Although the entries contain pictures, return everything else in them verbatim and omit the pictures.

- **GIVEN RECORDS**:
Segment Open
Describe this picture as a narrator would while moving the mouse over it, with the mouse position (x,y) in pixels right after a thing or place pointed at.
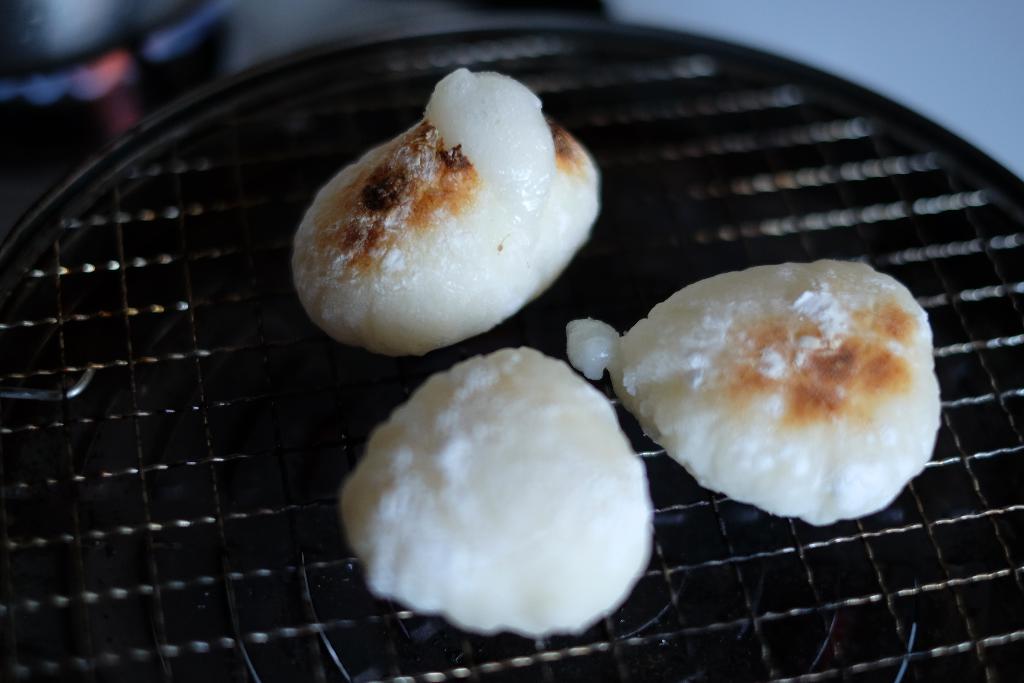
In this picture we can see food (577,224) on grill (172,287). In the background of the image (910,45) it is blurry.
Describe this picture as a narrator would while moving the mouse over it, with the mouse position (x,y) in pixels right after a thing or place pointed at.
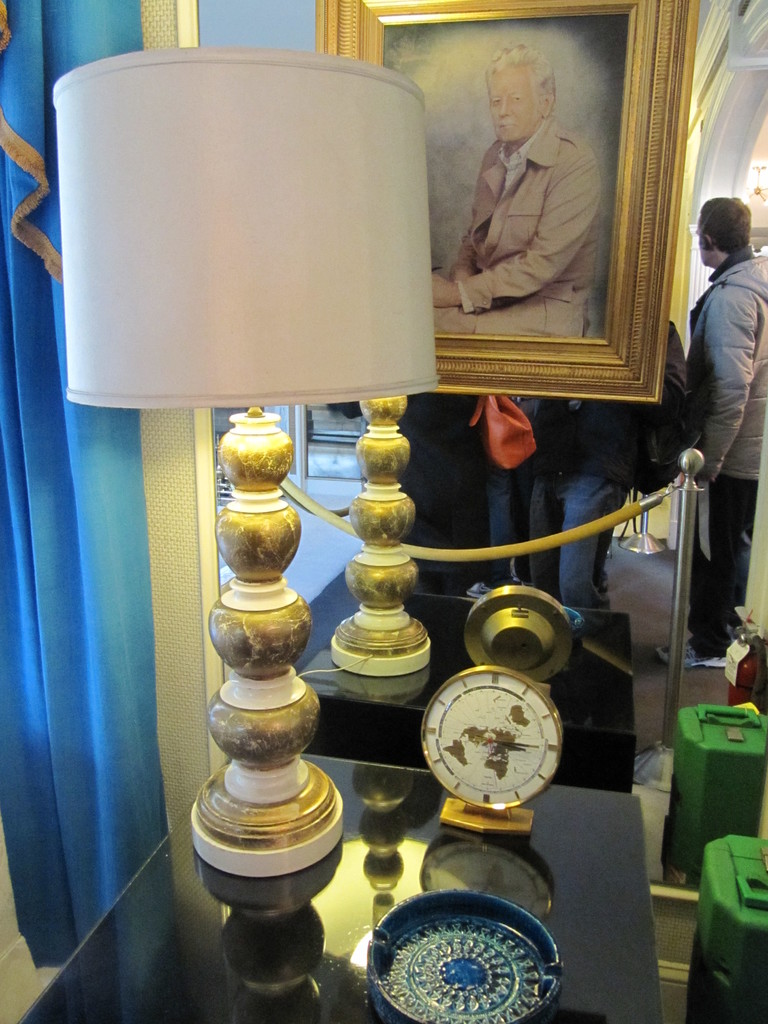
In this image I can see a lamp (330,801) and other objects (478,810) on a table (223,928). There is a photo frame (614,185) and blue curtains (11,554) on the left (11,554). There is a rope fence (682,599). People (758,279) are standing at the back (720,513).
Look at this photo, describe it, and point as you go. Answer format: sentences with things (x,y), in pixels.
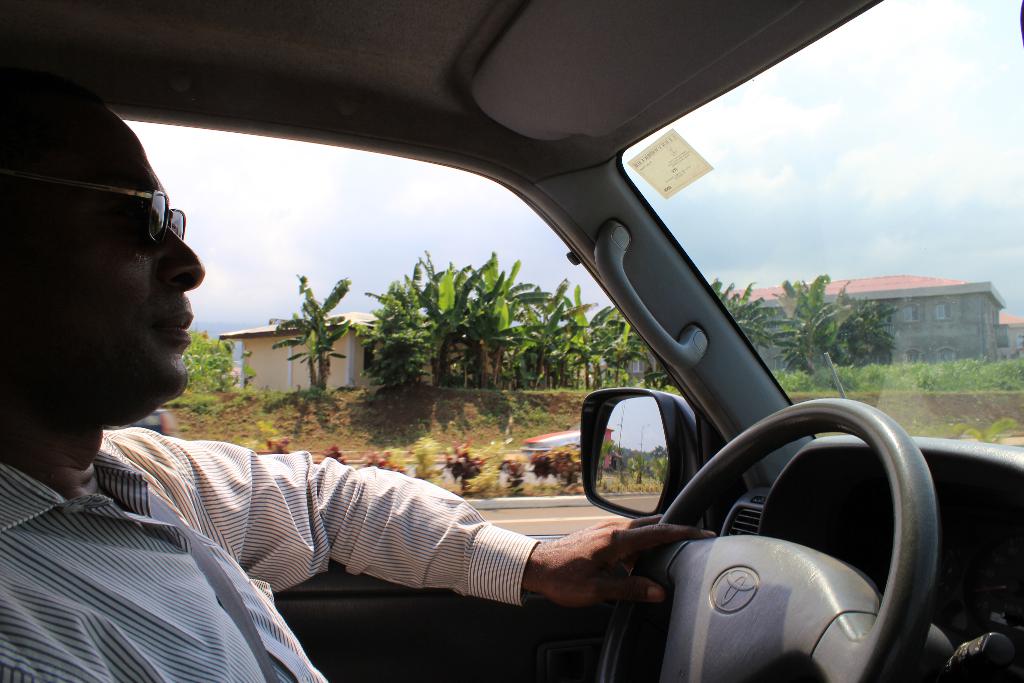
There is a person (163,353) wearing specs (151,212) is holding steering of a car (694,520). In the background (432,361) there are plants (412,374) and buildings (985,313). Also there is sky (351,233) with clouds (305,249).
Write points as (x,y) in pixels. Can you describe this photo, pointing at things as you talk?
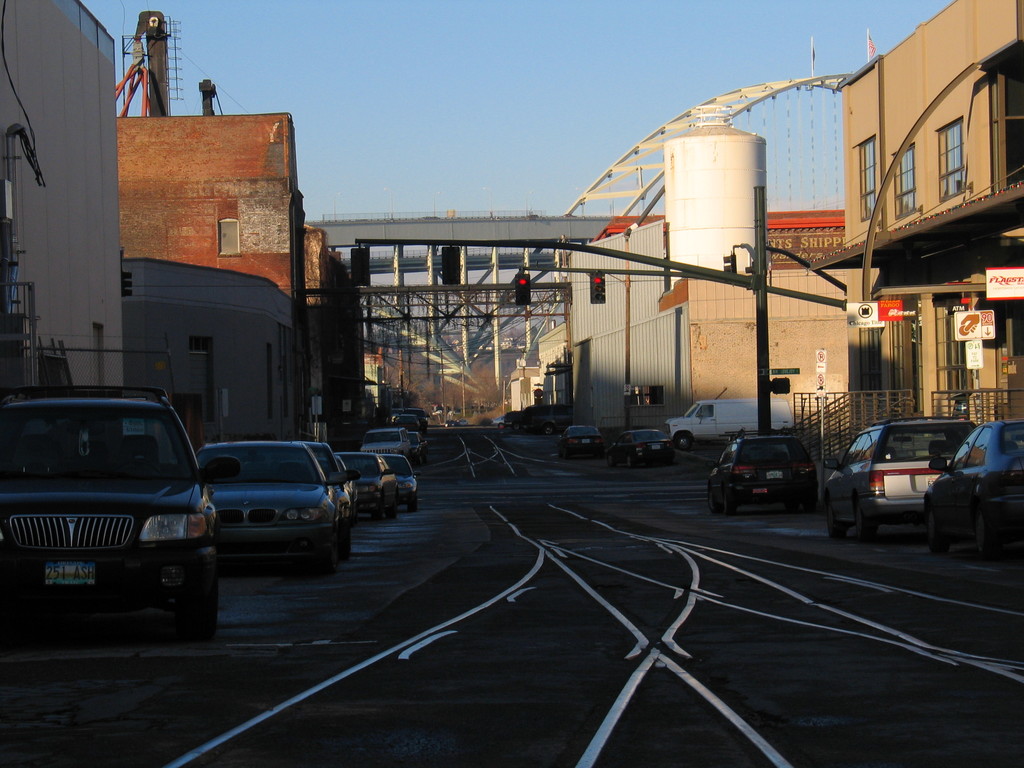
In this image we can see road (501,491). On road (410,513) cars (394,462) are parked. right and left side of the image (172,284) we can see buildings (256,287). And in the middle of the image (475,307) pillars (397,251) and flyover (468,234) is present.
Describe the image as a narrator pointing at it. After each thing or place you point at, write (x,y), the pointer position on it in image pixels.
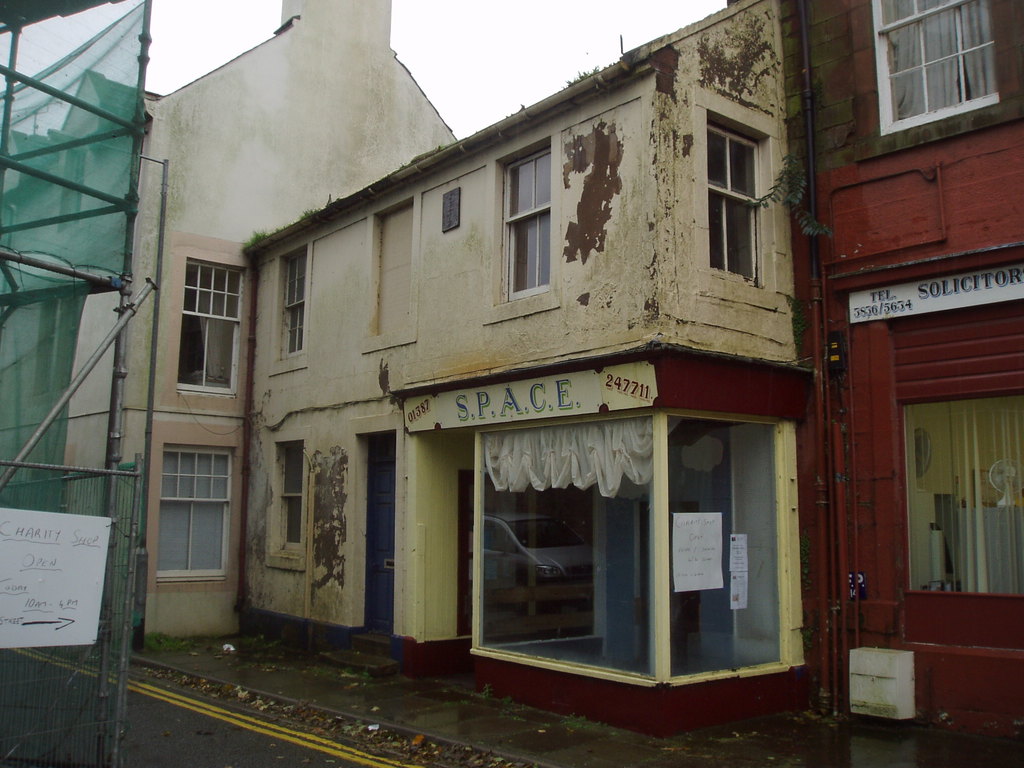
In the picture we can see a part of the road (169,714) and beside it, we can see some houses (722,635) with windows (710,621) and glasses (638,635) to it and opposite side of it, we can see some pole construction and on the top of it we can see a part of the sky (507,45).
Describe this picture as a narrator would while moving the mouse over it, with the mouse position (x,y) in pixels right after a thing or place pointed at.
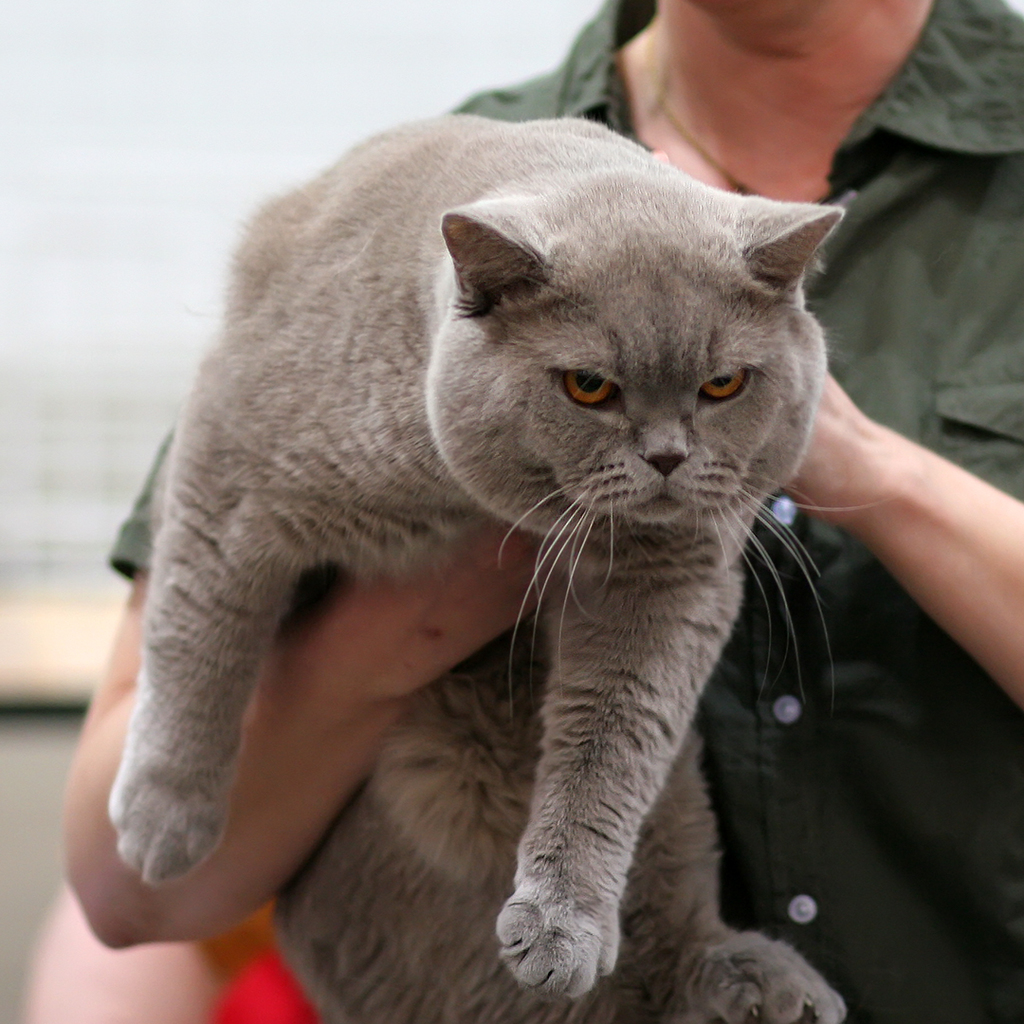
Segment Closed
- **RESULT**:
Describe this picture as a narrator would while moving the mouse over it, with the mouse position (x,y) in pixels right after a thing or place pointed at.
In this picture we can see food (577,224) on grill (172,287). In the background of the image (910,45) it is blurry.
Describe this picture as a narrator would while moving the mouse over it, with the mouse position (x,y) in pixels right after a thing or place pointed at.
In this image I can see a lamp (330,801) and other objects (478,810) on a table (223,928). There is a photo frame (614,185) and blue curtains (11,554) on the left (11,554). There is a rope fence (682,599). People (758,279) are standing at the back (720,513).
Look at this photo, describe it, and point as you go. Answer format: sentences with things (x,y), in pixels.
There is a person (163,353) wearing specs (151,212) is holding steering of a car (694,520). In the background (432,361) there are plants (412,374) and buildings (985,313). Also there is sky (351,233) with clouds (305,249).
Write points as (x,y) in pixels. Can you describe this photo, pointing at things as you talk?
In this image we can see road (501,491). On road (410,513) cars (394,462) are parked. right and left side of the image (172,284) we can see buildings (256,287). And in the middle of the image (475,307) pillars (397,251) and flyover (468,234) is present.
Describe the image as a narrator pointing at it. After each thing or place you point at, write (x,y), the pointer position on it in image pixels.
In the picture we can see a part of the road (169,714) and beside it, we can see some houses (722,635) with windows (710,621) and glasses (638,635) to it and opposite side of it, we can see some pole construction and on the top of it we can see a part of the sky (507,45).
Describe this picture as a narrator would while moving the mouse over it, with the mouse position (x,y) in pixels right after a thing or place pointed at.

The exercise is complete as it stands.